Veering wildly between heavy-handed melodrama right out of a soap opera, to raucous brash comedy along lines Martin Lawrence would be proud of, ‘Diary’ is a chaotic and muddled affair that barely feels coherent let alone genuine. Its a shame because taken on their own, each of these elements play as predictable but easy to enjoy diversions. Fused together subtracts from both aspects.
Starting off as a heavy-handed sudsy drama about a trophy wife thrown out by her abusive husband of 16 years (a surprise since they both look far too young), about 20 minutes in the film suddenly changes tone with the appearance of Madea, a trash-talking, gun-toting loudmouth mother figure played by creator Tyler Perry in drag. Whenever she appears onscreen the film’s tone shifts from serious drama to sheer “Big Momma’s House” slapstick.
At times it works whether it be Madea’s visit to the new trophy wife’s wardrobe or the more serious subplot about Brian’s estranged junkie wife on a downward spiral. Others just delve into predictable and dull directions such as a blooming romance with Shemar Moore’s blue-collar hunk or the third act injury recovery storyline. The acting is somewhat overdone and over the top, even during the more emotional scenes.

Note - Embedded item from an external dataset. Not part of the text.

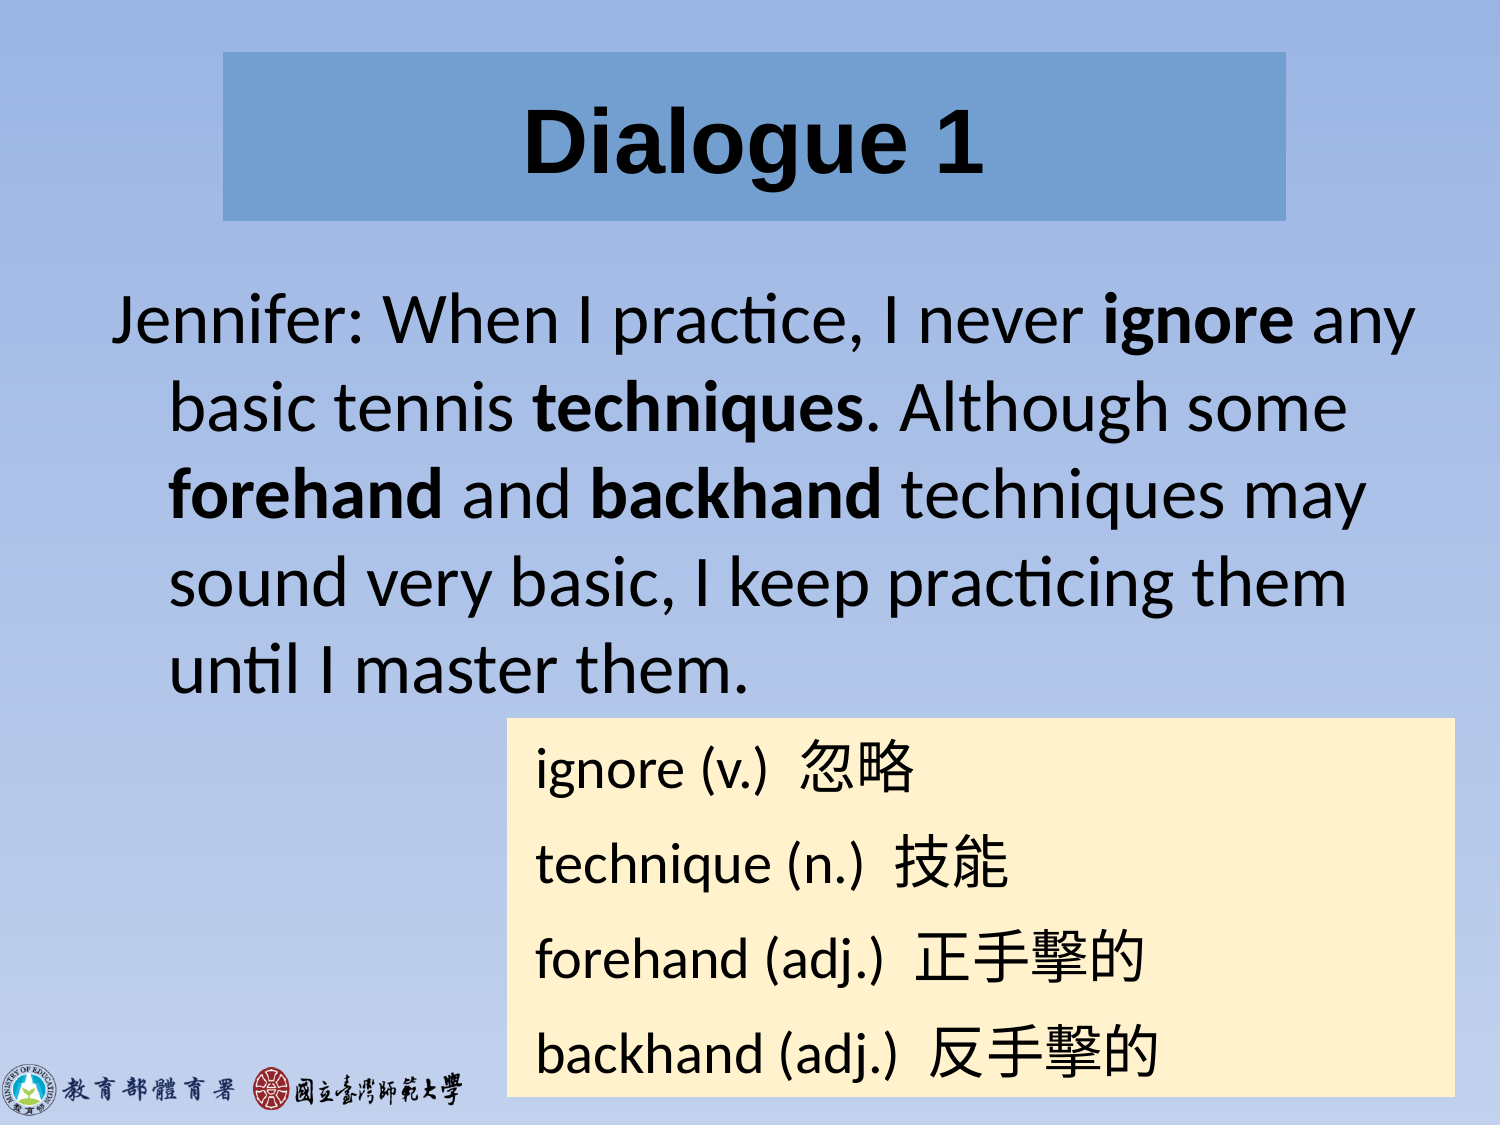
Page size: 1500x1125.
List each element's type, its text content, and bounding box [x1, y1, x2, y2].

list Jennifer: When I practice, I never ignore any basic tennis techniques. Although some forehand and backhand techniques may sound very basic, I keep practicing them until I master them. [40, 263, 1468, 1019]
title Dialogue 1 [79, 42, 1430, 231]
text_box ignore (v.) 忽略 technique (n.) 技能 forehand (adj.) 正手擊的 backhand (adj.) 反手擊的 [507, 718, 1455, 1097]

What’s needed here is a more experienced director. Darren Grant does a passable job but a veteran is needed to handle such schizophrenic material and one who could stand up to the likes of Perry and his no doubt strong demands. Madea is Perry’s most famous creation and yet its her that sends this film into shock. The story feels ill-suited to the character, yet without her you’d only have essentially a fun but painfuly predictable soapie. There’s an audience for this I’m sure but it’ll take those with a great sense of disbelief.